9. Verdad o Falso: Precisiones Técnicas

• Lisozima (F): No afecta a levaduras ni bacterias acéticas, solo a lácticas. No sustituye al SO₂ por carecer de efecto antioxidante.
• FML por Oenococcus (F): Si hay azúcares residuales, O. oeni puede aumentar la acidez volátil al ser heterofermentativa.
• Lactobacillus (F): Pueden degradar la glicerina en acroleína (amargor) y degradar el ácido tartárico.
• Tartratos y Bitartratos (F): El bitartrato potásico se disuelve en agua hirviendo; el tartrato cálcico no.
• Gluconobacter y Acetobacter (F): Gluconobacter oxida glucosa a ácido glucónico (común en uva podrida), el cual combina fuertemente el SO₂.

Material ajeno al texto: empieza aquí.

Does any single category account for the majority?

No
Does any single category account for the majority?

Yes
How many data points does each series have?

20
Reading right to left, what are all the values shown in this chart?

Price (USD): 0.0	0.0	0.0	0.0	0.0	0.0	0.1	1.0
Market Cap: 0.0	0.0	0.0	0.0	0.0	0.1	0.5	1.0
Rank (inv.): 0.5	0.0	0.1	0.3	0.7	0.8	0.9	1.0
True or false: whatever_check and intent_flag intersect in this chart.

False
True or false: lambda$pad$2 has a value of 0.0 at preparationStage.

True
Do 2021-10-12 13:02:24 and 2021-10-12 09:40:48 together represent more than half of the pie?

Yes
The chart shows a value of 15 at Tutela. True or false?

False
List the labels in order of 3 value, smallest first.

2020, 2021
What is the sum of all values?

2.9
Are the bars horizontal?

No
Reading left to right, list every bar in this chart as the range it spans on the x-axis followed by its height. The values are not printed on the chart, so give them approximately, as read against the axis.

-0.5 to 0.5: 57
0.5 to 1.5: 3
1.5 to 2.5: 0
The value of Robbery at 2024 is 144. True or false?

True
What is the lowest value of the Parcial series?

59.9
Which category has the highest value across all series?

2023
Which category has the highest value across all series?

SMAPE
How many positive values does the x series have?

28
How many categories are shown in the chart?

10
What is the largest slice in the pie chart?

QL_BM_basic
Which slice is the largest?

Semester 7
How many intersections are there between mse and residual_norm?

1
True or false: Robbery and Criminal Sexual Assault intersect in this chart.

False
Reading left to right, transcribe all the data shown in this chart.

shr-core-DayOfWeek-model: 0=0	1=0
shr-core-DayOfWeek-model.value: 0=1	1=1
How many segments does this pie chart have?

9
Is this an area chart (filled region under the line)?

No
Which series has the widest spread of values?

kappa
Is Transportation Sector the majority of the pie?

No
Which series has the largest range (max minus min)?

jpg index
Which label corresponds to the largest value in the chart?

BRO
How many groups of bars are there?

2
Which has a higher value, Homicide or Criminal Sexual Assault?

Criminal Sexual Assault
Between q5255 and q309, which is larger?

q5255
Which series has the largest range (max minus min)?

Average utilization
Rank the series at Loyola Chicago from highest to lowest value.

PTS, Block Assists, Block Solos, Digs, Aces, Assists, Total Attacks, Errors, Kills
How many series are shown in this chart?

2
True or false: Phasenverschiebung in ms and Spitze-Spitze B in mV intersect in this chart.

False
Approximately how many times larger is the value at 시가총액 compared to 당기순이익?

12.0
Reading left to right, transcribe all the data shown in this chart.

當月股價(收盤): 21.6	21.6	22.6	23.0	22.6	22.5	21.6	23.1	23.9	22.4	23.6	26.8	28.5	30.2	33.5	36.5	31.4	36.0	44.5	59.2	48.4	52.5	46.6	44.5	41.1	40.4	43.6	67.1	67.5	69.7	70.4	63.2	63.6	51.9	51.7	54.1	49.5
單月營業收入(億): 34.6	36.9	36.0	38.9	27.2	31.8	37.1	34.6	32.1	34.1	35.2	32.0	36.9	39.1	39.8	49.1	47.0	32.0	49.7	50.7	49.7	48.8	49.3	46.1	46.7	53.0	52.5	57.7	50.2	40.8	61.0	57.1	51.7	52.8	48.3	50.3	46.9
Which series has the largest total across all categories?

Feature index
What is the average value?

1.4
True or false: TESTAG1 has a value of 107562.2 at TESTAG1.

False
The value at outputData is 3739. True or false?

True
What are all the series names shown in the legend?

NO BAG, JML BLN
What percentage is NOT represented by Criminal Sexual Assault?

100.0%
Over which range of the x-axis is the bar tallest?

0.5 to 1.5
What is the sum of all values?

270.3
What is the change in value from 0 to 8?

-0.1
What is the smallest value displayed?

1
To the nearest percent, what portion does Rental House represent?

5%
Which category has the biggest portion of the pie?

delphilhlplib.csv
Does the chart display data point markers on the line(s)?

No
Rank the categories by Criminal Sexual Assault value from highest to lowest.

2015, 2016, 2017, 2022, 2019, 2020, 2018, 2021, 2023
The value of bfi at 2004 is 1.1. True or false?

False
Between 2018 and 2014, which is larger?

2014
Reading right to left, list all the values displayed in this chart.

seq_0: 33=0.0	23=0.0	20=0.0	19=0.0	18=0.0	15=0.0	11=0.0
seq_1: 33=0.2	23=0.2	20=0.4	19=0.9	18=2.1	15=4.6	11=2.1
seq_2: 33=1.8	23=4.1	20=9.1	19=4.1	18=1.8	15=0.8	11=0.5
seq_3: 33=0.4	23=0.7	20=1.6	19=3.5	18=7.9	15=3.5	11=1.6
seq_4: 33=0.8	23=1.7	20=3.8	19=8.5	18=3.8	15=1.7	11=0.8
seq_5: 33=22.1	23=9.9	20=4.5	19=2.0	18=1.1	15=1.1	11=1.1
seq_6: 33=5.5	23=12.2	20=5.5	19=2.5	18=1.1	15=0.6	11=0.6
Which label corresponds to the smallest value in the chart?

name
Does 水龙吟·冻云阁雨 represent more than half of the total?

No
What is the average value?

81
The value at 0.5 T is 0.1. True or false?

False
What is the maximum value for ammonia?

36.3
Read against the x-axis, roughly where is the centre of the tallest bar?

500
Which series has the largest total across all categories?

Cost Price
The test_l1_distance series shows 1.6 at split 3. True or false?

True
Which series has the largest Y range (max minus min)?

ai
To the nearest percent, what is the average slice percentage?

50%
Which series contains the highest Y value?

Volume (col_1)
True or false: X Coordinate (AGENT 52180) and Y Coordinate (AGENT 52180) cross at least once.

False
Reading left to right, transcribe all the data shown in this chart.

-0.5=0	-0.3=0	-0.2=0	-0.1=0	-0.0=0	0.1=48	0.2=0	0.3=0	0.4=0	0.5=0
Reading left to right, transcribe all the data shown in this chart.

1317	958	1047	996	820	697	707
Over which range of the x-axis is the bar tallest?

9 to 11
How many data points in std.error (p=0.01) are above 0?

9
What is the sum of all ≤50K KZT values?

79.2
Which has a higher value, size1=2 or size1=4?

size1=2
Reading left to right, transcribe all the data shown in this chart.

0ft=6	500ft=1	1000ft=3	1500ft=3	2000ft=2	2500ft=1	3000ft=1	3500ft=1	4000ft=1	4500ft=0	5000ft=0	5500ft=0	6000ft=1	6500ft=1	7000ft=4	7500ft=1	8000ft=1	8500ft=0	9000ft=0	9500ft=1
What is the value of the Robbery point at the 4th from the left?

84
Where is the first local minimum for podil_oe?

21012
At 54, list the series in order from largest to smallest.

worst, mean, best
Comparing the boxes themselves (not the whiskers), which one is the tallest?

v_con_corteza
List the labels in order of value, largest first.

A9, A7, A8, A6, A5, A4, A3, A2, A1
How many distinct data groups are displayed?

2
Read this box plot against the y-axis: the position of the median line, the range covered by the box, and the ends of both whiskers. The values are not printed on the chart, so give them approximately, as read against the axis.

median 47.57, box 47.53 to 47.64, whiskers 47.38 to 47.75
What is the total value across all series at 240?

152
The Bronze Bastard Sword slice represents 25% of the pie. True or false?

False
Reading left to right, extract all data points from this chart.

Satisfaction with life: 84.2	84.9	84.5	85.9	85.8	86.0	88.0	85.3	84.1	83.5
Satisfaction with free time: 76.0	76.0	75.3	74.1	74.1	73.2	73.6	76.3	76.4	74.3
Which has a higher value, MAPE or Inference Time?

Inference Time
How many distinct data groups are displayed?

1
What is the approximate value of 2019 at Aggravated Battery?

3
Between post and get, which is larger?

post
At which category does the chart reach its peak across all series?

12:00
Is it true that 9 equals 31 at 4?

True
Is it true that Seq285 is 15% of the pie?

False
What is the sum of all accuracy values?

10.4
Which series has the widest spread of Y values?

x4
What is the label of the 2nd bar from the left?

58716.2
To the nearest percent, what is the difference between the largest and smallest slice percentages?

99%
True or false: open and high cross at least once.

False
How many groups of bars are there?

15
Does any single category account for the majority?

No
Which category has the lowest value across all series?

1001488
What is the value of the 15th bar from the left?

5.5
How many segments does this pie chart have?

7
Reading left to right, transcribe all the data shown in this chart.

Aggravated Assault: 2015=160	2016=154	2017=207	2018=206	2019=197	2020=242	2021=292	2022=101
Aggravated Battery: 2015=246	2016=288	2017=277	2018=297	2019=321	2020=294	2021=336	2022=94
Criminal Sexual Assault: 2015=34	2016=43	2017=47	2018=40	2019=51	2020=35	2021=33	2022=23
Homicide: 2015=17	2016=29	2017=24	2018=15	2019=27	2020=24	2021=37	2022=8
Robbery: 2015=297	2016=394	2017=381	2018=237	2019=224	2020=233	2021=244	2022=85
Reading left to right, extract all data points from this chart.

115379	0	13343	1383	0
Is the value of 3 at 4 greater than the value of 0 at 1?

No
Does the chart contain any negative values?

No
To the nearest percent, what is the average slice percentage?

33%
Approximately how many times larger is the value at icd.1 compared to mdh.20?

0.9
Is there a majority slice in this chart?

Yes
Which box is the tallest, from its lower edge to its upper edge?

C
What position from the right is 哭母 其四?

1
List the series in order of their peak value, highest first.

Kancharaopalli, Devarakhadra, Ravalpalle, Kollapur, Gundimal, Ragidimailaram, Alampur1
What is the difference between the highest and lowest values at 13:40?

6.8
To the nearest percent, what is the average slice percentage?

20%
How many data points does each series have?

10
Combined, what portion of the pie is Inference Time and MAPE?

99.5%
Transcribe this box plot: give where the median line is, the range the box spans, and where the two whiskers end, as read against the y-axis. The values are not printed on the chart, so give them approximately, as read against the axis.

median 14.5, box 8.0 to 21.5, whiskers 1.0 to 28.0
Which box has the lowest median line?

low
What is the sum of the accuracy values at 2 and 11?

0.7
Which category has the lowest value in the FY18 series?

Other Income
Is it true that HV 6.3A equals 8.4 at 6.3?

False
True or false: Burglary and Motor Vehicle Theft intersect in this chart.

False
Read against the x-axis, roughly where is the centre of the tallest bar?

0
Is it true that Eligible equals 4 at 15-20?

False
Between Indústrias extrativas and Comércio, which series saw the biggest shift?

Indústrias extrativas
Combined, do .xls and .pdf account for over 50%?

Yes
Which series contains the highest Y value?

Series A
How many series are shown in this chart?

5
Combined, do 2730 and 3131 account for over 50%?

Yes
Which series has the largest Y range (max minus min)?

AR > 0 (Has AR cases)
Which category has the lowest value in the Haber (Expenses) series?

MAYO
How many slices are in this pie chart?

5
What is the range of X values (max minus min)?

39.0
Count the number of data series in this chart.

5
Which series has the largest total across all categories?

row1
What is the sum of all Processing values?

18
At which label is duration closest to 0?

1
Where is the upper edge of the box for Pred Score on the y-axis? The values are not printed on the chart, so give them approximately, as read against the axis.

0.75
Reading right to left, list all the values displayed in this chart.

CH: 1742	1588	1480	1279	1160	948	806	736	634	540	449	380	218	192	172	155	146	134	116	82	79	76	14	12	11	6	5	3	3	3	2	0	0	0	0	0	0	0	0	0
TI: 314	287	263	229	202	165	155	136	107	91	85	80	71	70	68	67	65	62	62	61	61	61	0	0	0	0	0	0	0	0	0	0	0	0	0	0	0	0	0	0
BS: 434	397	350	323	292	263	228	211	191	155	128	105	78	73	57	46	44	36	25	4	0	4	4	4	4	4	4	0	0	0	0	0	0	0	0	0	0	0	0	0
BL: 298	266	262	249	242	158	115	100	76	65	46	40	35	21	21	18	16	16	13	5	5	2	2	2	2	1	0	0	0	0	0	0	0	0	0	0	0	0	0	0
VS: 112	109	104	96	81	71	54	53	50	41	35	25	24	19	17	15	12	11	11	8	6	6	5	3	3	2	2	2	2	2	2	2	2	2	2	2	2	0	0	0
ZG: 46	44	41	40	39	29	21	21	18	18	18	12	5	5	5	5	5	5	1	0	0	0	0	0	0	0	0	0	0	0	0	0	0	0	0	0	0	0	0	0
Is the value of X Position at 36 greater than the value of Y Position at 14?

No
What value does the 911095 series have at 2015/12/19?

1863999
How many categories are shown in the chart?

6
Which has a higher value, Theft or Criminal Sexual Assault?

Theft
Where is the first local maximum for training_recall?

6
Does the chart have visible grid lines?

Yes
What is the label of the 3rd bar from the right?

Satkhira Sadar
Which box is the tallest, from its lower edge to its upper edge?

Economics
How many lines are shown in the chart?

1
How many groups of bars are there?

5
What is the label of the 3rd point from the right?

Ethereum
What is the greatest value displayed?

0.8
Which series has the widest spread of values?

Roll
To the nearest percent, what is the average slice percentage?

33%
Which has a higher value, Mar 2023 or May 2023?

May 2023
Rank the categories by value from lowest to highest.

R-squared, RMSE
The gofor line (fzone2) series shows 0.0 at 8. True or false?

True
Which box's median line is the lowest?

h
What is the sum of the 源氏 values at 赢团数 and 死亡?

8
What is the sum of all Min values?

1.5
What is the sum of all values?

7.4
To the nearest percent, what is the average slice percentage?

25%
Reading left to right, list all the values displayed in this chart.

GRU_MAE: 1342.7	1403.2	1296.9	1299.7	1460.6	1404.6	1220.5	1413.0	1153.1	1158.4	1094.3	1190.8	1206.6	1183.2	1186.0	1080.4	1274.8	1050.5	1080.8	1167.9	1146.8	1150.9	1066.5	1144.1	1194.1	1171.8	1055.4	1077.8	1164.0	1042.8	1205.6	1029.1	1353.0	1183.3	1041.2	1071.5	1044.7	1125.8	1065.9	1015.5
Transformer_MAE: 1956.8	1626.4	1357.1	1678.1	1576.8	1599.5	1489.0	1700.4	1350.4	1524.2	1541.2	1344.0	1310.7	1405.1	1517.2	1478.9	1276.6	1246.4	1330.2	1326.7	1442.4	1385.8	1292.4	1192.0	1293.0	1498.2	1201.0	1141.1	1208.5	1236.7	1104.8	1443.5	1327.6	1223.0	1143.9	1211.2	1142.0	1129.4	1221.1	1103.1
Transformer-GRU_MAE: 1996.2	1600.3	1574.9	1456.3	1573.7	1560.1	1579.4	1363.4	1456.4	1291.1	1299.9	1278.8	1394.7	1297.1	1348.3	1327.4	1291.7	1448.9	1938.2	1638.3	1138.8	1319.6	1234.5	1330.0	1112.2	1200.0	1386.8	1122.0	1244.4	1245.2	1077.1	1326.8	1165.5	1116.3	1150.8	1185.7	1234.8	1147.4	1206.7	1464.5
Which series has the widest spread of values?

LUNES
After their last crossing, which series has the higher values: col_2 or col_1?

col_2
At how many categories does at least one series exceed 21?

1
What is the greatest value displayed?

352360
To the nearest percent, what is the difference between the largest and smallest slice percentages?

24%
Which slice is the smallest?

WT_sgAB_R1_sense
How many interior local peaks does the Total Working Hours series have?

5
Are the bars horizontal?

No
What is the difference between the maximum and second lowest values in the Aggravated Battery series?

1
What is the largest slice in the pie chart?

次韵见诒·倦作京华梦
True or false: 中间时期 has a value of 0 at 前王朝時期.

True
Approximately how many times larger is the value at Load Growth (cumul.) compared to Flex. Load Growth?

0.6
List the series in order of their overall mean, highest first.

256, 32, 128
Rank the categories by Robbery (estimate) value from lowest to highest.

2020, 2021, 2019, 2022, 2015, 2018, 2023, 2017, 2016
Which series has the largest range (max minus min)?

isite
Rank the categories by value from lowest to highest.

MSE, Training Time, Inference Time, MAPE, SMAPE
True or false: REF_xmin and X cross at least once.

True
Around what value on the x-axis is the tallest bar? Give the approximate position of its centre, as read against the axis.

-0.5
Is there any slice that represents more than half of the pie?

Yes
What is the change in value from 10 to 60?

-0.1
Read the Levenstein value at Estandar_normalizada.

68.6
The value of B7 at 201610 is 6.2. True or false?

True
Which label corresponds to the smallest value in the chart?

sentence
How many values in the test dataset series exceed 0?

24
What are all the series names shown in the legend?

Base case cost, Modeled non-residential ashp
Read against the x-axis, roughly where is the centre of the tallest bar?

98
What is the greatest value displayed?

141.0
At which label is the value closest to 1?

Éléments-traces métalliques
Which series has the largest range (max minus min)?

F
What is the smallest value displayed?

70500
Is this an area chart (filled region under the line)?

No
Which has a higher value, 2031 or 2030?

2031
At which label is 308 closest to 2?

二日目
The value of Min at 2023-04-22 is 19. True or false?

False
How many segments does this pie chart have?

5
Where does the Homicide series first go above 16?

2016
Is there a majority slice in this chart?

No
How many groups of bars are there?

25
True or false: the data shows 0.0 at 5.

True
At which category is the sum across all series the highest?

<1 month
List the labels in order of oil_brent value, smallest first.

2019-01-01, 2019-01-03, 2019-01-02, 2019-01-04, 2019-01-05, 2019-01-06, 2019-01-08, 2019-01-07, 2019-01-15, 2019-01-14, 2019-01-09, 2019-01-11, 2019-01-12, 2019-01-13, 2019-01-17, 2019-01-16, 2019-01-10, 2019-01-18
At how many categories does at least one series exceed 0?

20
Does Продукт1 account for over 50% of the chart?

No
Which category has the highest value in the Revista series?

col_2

10. Casos Prácticos y Supuestos Enológicos

1. Vino joven acrescente: Sufre de flor (levaduras oxidativas como Candida). Solución: Evitar contacto con aire.
2. Tinto con olor repugnante: Enfermedad de la vuelta (degradación de tartárico y glicerina). Prevención: Higiene y sulfitado.
3. Blanco de segundas: Picado láctico. Controlar pH, temperatura y aireaciones.
4. Tinto de prensa: Enfermedad del amargor (degradación de glicerina). Control mediante cata y pH.
5. Blanco curioso: Ahilado o enfermedad de la grasa (Pediococcus). Degradación de glicerol en diacetilo y otros compuestos.
6. Blanco con quiebra proteica: Exceso de proteínas que precipitan con cambios térmicos. Tratamiento: Bentonita o taninos.
7. Joven recién fermentado: Quiebra del color (precipitación de antocianos). Tratamiento: Adición de taninos para estabilizar.
8. Tinto finca granizada: Quiebra oxidásica (oxidación de polifenoles por lacasa). Tratamiento: SO₂, ácido ascórbico y atmósferas inertes.
9. Blanco post-FOH: Quiebra cúprica (exceso de cobre en medio reductor). Tratamiento: Ferrocianuro potásico o goma arábiga.
10. Ensayo de LSA: Para medir la capacidad fermentativa de tres levaduras, se preparan erlenmeyers con agua, glucosa y levadura, pesándolos periódicamente para evaluar la pérdida de peso por emisión de CO₂.